**PROBLEM DETAILS**
Could you retype all of the data below exactly as given?

┌──

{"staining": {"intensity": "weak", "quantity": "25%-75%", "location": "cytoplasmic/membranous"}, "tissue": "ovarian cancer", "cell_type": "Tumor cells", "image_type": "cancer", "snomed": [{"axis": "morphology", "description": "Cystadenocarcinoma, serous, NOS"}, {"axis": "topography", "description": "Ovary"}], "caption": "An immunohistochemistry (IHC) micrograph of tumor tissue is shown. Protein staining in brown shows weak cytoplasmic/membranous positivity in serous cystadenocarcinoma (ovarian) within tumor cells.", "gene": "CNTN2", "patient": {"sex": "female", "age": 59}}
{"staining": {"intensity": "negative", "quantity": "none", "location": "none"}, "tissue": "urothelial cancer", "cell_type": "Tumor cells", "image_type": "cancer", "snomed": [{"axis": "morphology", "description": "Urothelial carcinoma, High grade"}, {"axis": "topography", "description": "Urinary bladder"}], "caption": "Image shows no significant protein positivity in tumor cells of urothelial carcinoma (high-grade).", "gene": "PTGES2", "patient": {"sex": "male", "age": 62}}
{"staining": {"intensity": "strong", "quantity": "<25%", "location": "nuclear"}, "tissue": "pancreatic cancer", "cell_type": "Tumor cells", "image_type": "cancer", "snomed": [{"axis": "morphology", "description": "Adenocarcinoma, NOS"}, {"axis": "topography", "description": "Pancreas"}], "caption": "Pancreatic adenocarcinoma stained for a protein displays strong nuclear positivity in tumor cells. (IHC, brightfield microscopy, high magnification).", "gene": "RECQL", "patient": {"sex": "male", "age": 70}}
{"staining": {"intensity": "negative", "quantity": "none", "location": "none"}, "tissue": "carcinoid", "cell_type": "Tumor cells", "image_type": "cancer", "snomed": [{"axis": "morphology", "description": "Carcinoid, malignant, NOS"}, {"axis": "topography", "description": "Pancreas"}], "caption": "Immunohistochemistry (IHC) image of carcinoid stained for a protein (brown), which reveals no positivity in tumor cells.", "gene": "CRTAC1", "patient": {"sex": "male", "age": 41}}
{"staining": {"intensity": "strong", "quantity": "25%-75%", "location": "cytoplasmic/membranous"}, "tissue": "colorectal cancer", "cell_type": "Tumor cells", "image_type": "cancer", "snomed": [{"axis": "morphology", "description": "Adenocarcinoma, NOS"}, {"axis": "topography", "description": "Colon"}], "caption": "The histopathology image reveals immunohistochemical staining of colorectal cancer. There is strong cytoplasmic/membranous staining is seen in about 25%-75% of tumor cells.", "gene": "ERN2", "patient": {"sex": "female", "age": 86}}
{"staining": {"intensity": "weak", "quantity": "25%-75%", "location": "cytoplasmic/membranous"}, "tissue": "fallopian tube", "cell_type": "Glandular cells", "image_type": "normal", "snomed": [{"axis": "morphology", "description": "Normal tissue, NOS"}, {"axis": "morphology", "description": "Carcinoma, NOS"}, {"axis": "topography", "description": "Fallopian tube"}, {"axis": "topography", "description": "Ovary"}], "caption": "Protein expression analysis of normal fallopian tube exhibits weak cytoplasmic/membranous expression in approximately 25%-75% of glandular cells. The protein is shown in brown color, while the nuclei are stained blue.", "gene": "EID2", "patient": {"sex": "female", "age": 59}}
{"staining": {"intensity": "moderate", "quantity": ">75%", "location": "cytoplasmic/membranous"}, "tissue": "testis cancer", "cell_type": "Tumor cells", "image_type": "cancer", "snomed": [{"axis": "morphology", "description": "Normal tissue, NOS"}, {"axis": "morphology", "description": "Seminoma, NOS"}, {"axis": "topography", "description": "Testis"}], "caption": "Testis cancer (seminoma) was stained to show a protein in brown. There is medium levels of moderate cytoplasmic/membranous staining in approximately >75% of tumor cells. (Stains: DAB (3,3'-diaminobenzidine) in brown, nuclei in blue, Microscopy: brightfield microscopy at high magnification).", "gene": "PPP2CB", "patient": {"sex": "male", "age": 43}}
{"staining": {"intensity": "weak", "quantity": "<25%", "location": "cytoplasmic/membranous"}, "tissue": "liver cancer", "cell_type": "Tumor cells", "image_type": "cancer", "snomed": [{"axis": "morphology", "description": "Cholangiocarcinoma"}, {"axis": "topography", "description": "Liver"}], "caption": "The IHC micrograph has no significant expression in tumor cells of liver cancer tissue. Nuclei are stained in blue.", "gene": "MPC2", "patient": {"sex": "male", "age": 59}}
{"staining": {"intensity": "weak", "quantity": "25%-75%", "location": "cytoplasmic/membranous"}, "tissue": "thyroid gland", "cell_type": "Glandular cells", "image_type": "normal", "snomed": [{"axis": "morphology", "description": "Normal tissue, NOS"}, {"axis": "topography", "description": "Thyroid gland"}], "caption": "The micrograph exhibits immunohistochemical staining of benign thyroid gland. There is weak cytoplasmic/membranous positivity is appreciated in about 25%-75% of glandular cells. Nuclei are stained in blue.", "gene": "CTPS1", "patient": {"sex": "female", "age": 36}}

└──

**RESPONSE BOX**
{"staining": {"intensity": "weak", "quantity": "25%-75%", "location": "cytoplasmic/membranous"}, "tissue": "ovarian cancer", "cell_type": "Tumor cells", "image_type": "cancer", "snomed": [{"axis": "morphology", "description": "Cystadenocarcinoma, serous, NOS"}, {"axis": "topography", "description": "Ovary"}], "caption": "An immunohistochemistry (IHC) micrograph of tumor tissue is shown. Protein staining in brown shows weak cytoplasmic/membranous positivity in serous cystadenocarcinoma (ovarian) within tumor cells.", "gene": "CNTN2", "patient": {"sex": "female", "age": 59}}
{"staining": {"intensity": "negative", "quantity": "none", "location": "none"}, "tissue": "urothelial cancer", "cell_type": "Tumor cells", "image_type": "cancer", "snomed": [{"axis": "morphology", "description": "Urothelial carcinoma, High grade"}, {"axis": "topography", "description": "Urinary bladder"}], "caption": "Image shows no significant protein positivity in tumor cells of urothelial carcinoma (high-grade).", "gene": "PTGES2", "patient": {"sex": "male", "age": 62}}
{"staining": {"intensity": "strong", "quantity": "<25%", "location": "nuclear"}, "tissue": "pancreatic cancer", "cell_type": "Tumor cells", "image_type": "cancer", "snomed": [{"axis": "morphology", "description": "Adenocarcinoma, NOS"}, {"axis": "topography", "description": "Pancreas"}], "caption": "Pancreatic adenocarcinoma stained for a protein displays strong nuclear positivity in tumor cells. (IHC, brightfield microscopy, high magnification).", "gene": "RECQL", "patient": {"sex": "male", "age": 70}}
{"staining": {"intensity": "negative", "quantity": "none", "location": "none"}, "tissue": "carcinoid", "cell_type": "Tumor cells", "image_type": "cancer", "snomed": [{"axis": "morphology", "description": "Carcinoid, malignant, NOS"}, {"axis": "topography", "description": "Pancreas"}], "caption": "Immunohistochemistry (IHC) image of carcinoid stained for a protein (brown), which reveals no positivity in tumor cells.", "gene": "CRTAC1", "patient": {"sex": "male", "age": 41}}
{"staining": {"intensity": "strong", "quantity": "25%-75%", "location": "cytoplasmic/membranous"}, "tissue": "colorectal cancer", "cell_type": "Tumor cells", "image_type": "cancer", "snomed": [{"axis": "morphology", "description": "Adenocarcinoma, NOS"}, {"axis": "topography", "description": "Colon"}], "caption": "The histopathology image reveals immunohistochemical staining of colorectal cancer. There is strong cytoplasmic/membranous staining is seen in about 25%-75% of tumor cells.", "gene": "ERN2", "patient": {"sex": "female", "age": 86}}
{"staining": {"intensity": "weak", "quantity": "25%-75%", "location": "cytoplasmic/membranous"}, "tissue": "fallopian tube", "cell_type": "Glandular cells", "image_type": "normal", "snomed": [{"axis": "morphology", "description": "Normal tissue, NOS"}, {"axis": "morphology", "description": "Carcinoma, NOS"}, {"axis": "topography", "description": "Fallopian tube"}, {"axis": "topography", "description": "Ovary"}], "caption": "Protein expression analysis of normal fallopian tube exhibits weak cytoplasmic/membranous expression in approximately 25%-75% of glandular cells. The protein is shown in brown color, while the nuclei are stained blue.", "gene": "EID2", "patient": {"sex": "female", "age": 59}}
{"staining": {"intensity": "moderate", "quantity": ">75%", "location": "cytoplasmic/membranous"}, "tissue": "testis cancer", "cell_type": "Tumor cells", "image_type": "cancer", "snomed": [{"axis": "morphology", "description": "Normal tissue, NOS"}, {"axis": "morphology", "description": "Seminoma, NOS"}, {"axis": "topography", "description": "Testis"}], "caption": "Testis cancer (seminoma) was stained to show a protein in brown. There is medium levels of moderate cytoplasmic/membranous staining in approximately >75% of tumor cells. (Stains: DAB (3,3'-diaminobenzidine) in brown, nuclei in blue, Microscopy: brightfield microscopy at high magnification).", "gene": "PPP2CB", "patient": {"sex": "male", "age": 43}}
{"staining": {"intensity": "weak", "quantity": "<25%", "location": "cytoplasmic/membranous"}, "tissue": "liver cancer", "cell_type": "Tumor cells", "image_type": "cancer", "snomed": [{"axis": "morphology", "description": "Cholangiocarcinoma"}, {"axis": "topography", "description": "Liver"}], "caption": "The IHC micrograph has no significant expression in tumor cells of liver cancer tissue. Nuclei are stained in blue.", "gene": "MPC2", "patient": {"sex": "male", "age": 59}}
{"staining": {"intensity": "weak", "quantity": "25%-75%", "location": "cytoplasmic/membranous"}, "tissue": "thyroid gland", "cell_type": "Glandular cells", "image_type": "normal", "snomed": [{"axis": "morphology", "description": "Normal tissue, NOS"}, {"axis": "topography", "description": "Thyroid gland"}], "caption": "The micrograph exhibits immunohistochemical staining of benign thyroid gland. There is weak cytoplasmic/membranous positivity is appreciated in about 25%-75% of glandular cells. Nuclei are stained in blue.", "gene": "CTPS1", "patient": {"sex": "female", "age": 36}}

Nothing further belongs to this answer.